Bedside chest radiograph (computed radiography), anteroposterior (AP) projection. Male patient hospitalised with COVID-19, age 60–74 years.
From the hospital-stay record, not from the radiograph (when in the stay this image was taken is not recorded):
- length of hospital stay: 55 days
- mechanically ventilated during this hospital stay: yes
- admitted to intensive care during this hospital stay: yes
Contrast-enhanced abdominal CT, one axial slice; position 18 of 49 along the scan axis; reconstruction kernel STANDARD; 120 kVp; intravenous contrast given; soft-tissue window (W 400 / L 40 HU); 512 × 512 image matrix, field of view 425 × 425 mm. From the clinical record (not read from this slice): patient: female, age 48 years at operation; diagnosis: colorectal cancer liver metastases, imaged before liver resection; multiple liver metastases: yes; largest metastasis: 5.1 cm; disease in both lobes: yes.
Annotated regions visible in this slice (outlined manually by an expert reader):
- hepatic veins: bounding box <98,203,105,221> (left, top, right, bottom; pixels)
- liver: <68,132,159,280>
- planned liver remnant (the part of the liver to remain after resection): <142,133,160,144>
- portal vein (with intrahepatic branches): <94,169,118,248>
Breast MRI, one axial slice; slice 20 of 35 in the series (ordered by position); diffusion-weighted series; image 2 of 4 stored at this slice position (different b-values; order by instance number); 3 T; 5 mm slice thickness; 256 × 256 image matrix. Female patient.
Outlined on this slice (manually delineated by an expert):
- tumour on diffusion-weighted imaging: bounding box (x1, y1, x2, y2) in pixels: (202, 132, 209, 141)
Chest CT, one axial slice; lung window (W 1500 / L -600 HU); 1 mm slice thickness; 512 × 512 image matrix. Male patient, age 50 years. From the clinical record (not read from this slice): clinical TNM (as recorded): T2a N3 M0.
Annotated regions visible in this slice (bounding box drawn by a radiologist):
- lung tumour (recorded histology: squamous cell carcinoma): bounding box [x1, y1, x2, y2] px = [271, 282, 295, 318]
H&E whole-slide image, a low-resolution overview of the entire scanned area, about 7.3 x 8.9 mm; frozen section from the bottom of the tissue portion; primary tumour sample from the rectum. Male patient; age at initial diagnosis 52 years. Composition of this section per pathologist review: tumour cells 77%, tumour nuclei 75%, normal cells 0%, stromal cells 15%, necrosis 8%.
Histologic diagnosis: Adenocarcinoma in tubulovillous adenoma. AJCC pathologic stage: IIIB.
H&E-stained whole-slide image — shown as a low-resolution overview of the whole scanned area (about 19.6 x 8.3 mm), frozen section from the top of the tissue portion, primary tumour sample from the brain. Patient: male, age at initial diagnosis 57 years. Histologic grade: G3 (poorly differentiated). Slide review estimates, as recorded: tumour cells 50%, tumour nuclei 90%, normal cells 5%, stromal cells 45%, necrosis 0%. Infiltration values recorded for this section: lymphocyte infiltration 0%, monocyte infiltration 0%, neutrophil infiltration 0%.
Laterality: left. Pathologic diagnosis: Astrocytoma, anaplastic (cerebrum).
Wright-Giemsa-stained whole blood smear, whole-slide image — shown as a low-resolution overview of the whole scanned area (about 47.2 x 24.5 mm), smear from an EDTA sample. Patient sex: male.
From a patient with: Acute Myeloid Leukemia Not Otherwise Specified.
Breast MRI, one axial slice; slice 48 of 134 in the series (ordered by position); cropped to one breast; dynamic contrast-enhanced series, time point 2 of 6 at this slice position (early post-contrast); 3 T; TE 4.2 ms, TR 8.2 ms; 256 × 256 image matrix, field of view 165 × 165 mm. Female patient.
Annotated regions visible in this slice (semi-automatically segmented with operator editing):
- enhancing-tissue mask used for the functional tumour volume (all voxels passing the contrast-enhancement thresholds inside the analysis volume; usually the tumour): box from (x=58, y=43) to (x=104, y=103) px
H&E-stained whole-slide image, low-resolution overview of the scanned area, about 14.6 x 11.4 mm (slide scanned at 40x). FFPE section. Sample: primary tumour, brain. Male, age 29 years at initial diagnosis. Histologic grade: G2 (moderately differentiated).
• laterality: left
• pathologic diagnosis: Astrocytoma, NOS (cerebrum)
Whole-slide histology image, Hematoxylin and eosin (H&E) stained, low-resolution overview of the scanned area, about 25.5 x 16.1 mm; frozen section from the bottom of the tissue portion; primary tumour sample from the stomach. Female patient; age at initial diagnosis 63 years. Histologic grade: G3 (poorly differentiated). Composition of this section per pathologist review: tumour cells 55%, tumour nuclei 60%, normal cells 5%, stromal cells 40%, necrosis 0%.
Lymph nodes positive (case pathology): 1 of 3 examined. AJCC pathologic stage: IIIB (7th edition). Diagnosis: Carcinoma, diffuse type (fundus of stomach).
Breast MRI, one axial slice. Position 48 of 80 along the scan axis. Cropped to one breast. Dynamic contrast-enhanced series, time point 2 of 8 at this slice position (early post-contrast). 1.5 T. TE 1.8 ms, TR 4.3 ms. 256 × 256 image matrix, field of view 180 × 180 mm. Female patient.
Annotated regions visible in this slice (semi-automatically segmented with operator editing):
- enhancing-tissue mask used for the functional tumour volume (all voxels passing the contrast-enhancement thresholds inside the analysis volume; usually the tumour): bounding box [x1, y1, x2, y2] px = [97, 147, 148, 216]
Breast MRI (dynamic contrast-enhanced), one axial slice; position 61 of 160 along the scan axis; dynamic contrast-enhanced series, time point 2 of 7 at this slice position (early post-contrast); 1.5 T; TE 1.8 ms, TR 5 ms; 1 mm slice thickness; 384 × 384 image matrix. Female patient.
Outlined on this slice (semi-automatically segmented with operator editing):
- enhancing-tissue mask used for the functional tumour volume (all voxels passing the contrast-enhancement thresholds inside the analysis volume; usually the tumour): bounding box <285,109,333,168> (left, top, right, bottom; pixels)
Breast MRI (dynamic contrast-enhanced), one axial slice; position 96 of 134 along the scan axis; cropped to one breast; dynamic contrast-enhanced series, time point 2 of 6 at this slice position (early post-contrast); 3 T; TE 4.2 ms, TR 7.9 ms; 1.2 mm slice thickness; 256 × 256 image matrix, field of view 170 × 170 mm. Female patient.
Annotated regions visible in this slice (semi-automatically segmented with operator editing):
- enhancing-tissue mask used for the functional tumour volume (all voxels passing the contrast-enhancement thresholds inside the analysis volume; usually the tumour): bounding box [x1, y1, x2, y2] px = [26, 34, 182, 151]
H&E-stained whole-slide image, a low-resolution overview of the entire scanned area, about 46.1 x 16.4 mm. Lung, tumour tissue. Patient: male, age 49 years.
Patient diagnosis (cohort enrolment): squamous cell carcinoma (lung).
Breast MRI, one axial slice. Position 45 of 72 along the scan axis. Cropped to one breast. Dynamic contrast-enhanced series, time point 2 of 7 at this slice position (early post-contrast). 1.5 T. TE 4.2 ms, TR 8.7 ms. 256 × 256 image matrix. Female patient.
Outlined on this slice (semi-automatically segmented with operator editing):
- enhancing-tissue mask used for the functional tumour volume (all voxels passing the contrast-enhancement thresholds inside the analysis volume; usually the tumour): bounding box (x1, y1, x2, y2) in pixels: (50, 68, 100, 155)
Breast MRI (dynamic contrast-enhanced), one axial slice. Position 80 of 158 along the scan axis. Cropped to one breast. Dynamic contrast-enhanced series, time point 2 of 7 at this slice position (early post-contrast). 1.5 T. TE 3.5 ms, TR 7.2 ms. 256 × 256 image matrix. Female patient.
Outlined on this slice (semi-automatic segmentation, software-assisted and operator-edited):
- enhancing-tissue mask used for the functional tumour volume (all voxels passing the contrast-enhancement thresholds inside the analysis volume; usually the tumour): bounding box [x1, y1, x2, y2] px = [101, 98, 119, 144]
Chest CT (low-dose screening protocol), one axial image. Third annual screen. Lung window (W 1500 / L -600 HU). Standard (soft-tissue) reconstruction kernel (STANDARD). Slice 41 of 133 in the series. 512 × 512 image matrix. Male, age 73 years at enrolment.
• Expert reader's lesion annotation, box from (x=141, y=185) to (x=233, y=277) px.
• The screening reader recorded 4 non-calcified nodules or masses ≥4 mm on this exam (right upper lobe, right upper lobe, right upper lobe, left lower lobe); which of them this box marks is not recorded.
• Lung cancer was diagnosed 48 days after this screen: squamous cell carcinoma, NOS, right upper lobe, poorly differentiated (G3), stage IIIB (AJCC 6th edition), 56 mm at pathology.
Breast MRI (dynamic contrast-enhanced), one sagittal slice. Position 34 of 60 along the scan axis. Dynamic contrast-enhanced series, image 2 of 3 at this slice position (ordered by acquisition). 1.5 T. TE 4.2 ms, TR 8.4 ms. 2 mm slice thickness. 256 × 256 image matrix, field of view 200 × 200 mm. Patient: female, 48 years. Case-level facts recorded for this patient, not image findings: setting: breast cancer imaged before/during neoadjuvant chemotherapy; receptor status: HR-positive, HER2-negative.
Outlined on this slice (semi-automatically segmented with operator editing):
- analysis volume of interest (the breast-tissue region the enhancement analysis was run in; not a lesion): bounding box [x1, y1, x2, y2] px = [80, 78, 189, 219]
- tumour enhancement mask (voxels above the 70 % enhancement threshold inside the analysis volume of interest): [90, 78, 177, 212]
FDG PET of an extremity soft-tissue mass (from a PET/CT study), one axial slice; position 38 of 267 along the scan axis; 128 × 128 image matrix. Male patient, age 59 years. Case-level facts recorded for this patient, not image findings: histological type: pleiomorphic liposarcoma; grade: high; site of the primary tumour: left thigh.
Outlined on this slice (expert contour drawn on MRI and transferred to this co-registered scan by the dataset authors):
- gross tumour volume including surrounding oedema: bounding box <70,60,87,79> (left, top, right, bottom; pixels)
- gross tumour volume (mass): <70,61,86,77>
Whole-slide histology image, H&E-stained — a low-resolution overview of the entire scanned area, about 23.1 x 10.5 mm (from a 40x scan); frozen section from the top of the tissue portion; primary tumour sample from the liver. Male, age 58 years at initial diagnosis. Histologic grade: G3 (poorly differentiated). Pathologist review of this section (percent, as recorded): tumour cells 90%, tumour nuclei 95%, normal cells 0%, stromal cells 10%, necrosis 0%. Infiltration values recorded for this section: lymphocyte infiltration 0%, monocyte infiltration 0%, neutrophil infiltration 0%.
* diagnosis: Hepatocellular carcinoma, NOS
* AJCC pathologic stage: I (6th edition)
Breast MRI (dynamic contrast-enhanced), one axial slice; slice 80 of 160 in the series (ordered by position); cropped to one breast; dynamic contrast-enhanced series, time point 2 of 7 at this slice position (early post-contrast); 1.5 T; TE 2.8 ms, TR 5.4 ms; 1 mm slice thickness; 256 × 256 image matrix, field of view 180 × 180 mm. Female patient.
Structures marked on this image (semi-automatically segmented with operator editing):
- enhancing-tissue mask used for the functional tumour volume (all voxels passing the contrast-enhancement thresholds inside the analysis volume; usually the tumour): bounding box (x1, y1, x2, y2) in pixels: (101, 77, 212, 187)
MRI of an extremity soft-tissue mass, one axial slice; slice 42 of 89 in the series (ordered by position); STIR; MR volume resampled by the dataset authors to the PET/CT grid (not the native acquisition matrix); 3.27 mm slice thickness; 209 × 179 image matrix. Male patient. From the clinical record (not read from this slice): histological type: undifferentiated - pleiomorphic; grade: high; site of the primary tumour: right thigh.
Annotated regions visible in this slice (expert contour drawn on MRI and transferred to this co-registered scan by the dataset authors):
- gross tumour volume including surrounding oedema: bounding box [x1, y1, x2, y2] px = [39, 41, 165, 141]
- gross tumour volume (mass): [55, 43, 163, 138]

Exercise -> Report how many lines of the listing carry the word "reconstruction", and add nothing.

Written response -> 2